Читаем На ладони ангела полностью

Мысли, которые вели меня и гнали, как кнутом, к диплому, в то же время подводили к осознанию нового препятствия. Роберто Лонги запрещал нам анализировать картины, соотнося их с обстоятельствами жизни художника. Особенно в отношении Караваджо он призывал нас опасаться «мрачной истории» его авантюр. Драки в притонах, кровавые дуэли с каждым встречным, таинственный шрам, которым его наградили, распоров лицо, на пороге какого-то трактира, и так вплоть до этой жестокой и отвратительной смерти на пляже, к которому он пристал на своей фелюге[30]: историки немеют от этих невероятных злоключений. Их занимал исключительно разбор «художественных ценностей», изучение световых эффектов и анализ светотеней. Пробелы и неточности в современном искусствоведении, простительные для Лонги в силу его джентльменской деликатности, которая претила ему рыться, как он сам говорил, в грязном белье, приобрели за последние двадцать лет чудовищные размеры, и теперь бездушные инженеры под именем структуралистов и специалистов по семиотике (педантичное соперничество с точными науками!) заявляют о способности разобрать любое произведение как мотор самолета вне всякой связи с биографией художника.

В разрез с этой модой, которая свирепствует среди профессоров и которая отбила у меня всякое стремление к университетской карьере, я рассматривал работы Караваджо как зашифрованную хронику его жизни. Меня сразу поразил, например, тандем «юноша — палач / взрослый человек — жертва». Взять, к слову, «Мученичество Святого Матфея» в церкви Сан-Луи-де-Франсэ, на которого я ходил полюбоваться в те часы, когда его не подсвечивали по желанию посетителей за сто лир. Не задерживаясь на технике Караваджо, его диагональных композициях и мастерству контрапункта — положения значимые, но лишь как преамбула к основному содержанию — я расшифровывал для себя, насколько мне позволял полумрак бокового свода и сумеречные тона картины, странную сцену смирения перед казнью. Эфиопские дикари, в страну которых он пришел проповедовать, врываются в храм, чтобы предать святого смерти; который упав у алтаря, подставляет свою обнаженную голову с пышно разросшейся бородой под острый меч, который занес над ним юный дикарь, самый свирепый из нападавших, но и самый прекрасный. Свидетели убийства от страха разбегаются по сторонам, в беспорядке теснясь к выходу с искаженными от ужаса лицами. Лишь один святой Матфей остается безучастным к происходящему. Он даже не пытается защитить лицо от грозящего ему удара. Он смотрит, скрестив крестообразно руки, на юношу, который, наклонившись над святым, выбирает часть тела, в которую он вонзит свой длинный сверкающий меч. «Куда пожелаешь», — кажется, шепчет жертва своему убийце, чье обнаженное тело прикрывает лишь набедренная повязка, да кусок ткани, которым перехвачены его волосы, жесткими кудрями ниспадающие ему на лоб. Остальная часть картины плохо освещена и почти неразличима. Весь свет падает, струясь, на тело дикаря, на которого я взирал остановившимся, как у Матфея, взглядом. Это оцепенение, в которое апостола повергла ослепительная юность и красота его палача, передавалось немедленно мне самому; какой же сверхчеловеческой силой нужно обладать, думал я, чтобы устоять перед соблазном умереть подобно этому святому.

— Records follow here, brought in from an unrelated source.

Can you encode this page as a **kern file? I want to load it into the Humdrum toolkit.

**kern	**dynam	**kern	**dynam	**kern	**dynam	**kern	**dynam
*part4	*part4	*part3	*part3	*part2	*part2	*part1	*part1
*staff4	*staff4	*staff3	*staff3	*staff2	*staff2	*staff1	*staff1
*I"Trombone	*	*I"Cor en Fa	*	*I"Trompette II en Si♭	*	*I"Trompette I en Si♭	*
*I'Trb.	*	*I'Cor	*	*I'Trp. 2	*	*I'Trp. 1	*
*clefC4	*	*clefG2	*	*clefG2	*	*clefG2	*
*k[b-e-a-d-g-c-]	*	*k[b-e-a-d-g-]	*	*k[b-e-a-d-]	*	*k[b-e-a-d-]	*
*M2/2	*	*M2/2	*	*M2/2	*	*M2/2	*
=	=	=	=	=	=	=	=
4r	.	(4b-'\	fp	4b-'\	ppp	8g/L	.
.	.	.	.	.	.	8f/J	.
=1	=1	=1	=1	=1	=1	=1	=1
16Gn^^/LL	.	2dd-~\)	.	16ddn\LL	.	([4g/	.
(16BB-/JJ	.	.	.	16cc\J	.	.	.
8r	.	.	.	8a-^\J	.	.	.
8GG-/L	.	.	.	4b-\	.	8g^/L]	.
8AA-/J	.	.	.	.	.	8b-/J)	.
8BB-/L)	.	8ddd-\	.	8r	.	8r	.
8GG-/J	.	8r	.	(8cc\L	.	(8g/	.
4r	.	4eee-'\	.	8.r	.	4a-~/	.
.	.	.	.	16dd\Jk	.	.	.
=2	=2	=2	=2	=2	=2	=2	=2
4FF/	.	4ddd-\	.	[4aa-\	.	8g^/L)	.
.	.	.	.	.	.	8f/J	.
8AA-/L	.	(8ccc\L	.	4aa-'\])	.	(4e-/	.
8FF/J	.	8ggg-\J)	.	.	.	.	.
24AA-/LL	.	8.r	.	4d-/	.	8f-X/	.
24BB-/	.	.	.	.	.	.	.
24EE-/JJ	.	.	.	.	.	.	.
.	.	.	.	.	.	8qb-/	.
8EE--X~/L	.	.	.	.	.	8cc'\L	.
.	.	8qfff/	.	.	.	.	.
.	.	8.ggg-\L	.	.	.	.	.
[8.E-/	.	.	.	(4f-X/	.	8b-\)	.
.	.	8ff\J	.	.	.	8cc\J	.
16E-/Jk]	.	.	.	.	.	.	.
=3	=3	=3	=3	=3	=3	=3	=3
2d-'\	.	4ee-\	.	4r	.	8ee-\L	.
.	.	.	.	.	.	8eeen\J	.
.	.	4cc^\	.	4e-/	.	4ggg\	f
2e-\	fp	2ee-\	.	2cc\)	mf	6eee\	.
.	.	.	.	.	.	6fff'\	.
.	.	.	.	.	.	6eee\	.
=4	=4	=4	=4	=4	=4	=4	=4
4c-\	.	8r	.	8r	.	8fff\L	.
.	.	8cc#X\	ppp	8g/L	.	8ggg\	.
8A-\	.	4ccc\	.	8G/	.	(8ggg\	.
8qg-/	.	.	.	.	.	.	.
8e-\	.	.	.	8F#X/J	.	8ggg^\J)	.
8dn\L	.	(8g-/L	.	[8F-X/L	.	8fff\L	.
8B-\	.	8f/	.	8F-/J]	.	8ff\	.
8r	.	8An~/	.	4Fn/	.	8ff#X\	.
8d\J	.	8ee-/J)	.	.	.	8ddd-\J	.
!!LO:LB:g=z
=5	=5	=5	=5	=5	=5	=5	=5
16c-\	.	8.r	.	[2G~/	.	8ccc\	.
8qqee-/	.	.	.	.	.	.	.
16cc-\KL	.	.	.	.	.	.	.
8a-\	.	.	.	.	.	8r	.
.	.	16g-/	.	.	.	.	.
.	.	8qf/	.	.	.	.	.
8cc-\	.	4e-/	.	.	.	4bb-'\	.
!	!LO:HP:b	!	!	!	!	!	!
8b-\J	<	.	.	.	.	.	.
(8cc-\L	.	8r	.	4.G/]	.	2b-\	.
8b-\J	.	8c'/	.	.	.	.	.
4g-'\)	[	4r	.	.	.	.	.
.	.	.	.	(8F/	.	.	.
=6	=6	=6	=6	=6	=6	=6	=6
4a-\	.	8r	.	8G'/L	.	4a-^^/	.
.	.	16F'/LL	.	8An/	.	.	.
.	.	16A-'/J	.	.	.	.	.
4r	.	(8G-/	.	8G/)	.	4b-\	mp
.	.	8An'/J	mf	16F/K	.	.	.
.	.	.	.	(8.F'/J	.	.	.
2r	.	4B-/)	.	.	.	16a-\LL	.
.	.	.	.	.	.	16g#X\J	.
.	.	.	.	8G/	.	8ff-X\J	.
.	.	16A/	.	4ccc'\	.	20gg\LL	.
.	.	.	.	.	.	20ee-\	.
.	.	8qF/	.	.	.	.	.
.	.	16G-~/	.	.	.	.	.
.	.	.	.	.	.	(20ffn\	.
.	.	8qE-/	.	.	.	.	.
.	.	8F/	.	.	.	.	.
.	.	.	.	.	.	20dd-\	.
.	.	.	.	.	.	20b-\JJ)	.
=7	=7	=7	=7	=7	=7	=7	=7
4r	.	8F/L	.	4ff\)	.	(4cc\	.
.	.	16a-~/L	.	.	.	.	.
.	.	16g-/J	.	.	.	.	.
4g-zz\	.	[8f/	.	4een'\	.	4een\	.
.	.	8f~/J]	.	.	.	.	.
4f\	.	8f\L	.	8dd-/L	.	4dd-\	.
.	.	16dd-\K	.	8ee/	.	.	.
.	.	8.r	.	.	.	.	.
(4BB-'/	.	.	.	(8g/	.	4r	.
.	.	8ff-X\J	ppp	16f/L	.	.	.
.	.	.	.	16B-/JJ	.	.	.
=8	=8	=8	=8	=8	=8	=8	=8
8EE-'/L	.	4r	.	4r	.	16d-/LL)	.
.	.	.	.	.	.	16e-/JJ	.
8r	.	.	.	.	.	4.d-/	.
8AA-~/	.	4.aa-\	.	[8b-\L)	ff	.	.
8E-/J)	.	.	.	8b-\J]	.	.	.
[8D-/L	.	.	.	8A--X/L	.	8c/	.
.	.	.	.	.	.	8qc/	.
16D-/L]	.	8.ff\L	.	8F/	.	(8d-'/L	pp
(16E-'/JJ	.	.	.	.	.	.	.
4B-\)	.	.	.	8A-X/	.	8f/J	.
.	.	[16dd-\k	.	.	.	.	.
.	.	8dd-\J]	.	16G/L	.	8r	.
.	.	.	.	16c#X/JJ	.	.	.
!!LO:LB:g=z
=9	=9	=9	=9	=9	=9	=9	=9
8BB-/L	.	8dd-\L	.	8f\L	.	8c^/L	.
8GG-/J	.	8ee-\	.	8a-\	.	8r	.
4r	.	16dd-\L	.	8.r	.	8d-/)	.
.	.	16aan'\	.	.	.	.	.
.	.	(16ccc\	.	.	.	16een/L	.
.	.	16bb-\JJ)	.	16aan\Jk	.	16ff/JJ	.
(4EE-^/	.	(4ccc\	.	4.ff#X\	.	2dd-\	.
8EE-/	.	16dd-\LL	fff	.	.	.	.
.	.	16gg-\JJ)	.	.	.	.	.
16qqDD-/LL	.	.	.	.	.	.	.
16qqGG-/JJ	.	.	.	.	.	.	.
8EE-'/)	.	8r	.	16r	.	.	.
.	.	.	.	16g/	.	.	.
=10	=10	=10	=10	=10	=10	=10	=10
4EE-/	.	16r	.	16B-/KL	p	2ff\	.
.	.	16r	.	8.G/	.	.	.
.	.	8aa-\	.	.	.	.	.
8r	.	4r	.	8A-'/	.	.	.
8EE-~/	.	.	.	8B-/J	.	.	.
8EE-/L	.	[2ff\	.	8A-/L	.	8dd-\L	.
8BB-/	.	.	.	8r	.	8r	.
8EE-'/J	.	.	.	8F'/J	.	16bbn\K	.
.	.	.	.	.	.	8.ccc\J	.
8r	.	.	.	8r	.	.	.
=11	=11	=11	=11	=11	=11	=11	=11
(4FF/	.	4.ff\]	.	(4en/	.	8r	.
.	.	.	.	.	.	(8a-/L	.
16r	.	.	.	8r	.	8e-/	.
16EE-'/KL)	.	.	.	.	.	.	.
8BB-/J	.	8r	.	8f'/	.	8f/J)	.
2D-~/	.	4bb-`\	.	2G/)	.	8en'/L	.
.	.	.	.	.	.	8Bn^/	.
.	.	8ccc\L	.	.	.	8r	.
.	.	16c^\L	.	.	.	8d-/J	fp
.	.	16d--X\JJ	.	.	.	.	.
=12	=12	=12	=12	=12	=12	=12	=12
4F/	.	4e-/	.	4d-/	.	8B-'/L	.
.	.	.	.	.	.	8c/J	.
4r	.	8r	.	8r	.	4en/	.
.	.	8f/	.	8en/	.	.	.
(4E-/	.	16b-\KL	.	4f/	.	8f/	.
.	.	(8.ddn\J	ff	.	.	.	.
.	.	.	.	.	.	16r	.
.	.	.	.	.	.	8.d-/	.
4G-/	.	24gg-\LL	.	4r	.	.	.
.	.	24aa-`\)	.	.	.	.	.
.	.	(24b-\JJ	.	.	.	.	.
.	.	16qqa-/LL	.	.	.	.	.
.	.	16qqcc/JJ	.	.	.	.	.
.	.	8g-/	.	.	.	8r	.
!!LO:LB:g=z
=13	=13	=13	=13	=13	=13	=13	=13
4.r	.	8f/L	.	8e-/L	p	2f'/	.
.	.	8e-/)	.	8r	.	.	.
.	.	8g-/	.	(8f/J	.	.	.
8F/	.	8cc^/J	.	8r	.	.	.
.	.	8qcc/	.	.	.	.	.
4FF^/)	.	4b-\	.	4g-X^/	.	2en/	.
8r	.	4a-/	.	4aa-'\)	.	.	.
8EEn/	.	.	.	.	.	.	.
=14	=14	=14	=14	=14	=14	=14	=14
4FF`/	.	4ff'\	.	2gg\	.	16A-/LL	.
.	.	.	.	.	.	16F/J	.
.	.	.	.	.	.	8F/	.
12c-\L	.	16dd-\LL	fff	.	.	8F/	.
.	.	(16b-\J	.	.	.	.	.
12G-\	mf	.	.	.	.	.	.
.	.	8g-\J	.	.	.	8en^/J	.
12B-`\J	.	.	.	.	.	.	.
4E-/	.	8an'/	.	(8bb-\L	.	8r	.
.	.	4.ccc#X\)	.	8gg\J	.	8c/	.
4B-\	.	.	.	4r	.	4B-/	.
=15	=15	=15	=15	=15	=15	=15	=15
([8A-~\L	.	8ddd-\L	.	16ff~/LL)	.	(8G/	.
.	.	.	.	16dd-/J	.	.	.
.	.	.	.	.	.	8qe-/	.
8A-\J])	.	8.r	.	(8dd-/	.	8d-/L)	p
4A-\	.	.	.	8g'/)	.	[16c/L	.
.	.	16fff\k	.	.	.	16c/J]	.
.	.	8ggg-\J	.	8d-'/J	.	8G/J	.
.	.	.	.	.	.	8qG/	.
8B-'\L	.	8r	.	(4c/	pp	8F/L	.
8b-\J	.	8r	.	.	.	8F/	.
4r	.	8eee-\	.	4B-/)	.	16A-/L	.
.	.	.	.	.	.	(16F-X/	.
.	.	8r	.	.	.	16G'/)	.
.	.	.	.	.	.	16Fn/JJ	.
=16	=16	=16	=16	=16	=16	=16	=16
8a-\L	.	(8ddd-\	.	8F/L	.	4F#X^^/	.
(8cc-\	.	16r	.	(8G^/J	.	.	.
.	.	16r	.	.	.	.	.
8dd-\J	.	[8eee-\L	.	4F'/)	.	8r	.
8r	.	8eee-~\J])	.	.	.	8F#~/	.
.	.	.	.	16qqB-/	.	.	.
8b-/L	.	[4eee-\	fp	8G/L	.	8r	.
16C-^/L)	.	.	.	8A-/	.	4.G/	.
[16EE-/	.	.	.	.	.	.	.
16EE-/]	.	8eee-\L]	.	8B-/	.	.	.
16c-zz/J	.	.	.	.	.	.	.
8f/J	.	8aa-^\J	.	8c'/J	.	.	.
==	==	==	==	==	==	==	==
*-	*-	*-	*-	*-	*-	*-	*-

Еще один такой тандем, который произвела на меня глубокое впечатление, я обнаружил на втором этаже галереи Боргезе — чернильный холст «Давида с Голиафом», который вскоре стал моей любимой картиной. Отсутствие свидетелей смерти и прочих статистов — захватывающий вид двух мифических противников, одиноко стоящих во мраке ночи. Ни одно живое существо не удостоилось чести присутствовать при их последней встрече. Сын Ессея стоит с полуобнаженным торсом, по которому на его бедра соскользнула легкая туника. Слегка наклонив голову, он созерцает отрубленную голову филистимлянина, держа ее в своей руке; другой рукой он сжимает опущенный вниз меч. Восхитительный рисунок торса; отстраненный вид победителя, который не опускается до наслаждения завоеванным трофеем; маленький, хорошо очерченный рот, розовые губы которого контрастируют с побледневшей матовой кожей; розовое, как у Вакха ухо; целомудрие либо осторожность художника, который сосредоточил в этом безобидном органе пылкую чувственность своей модели.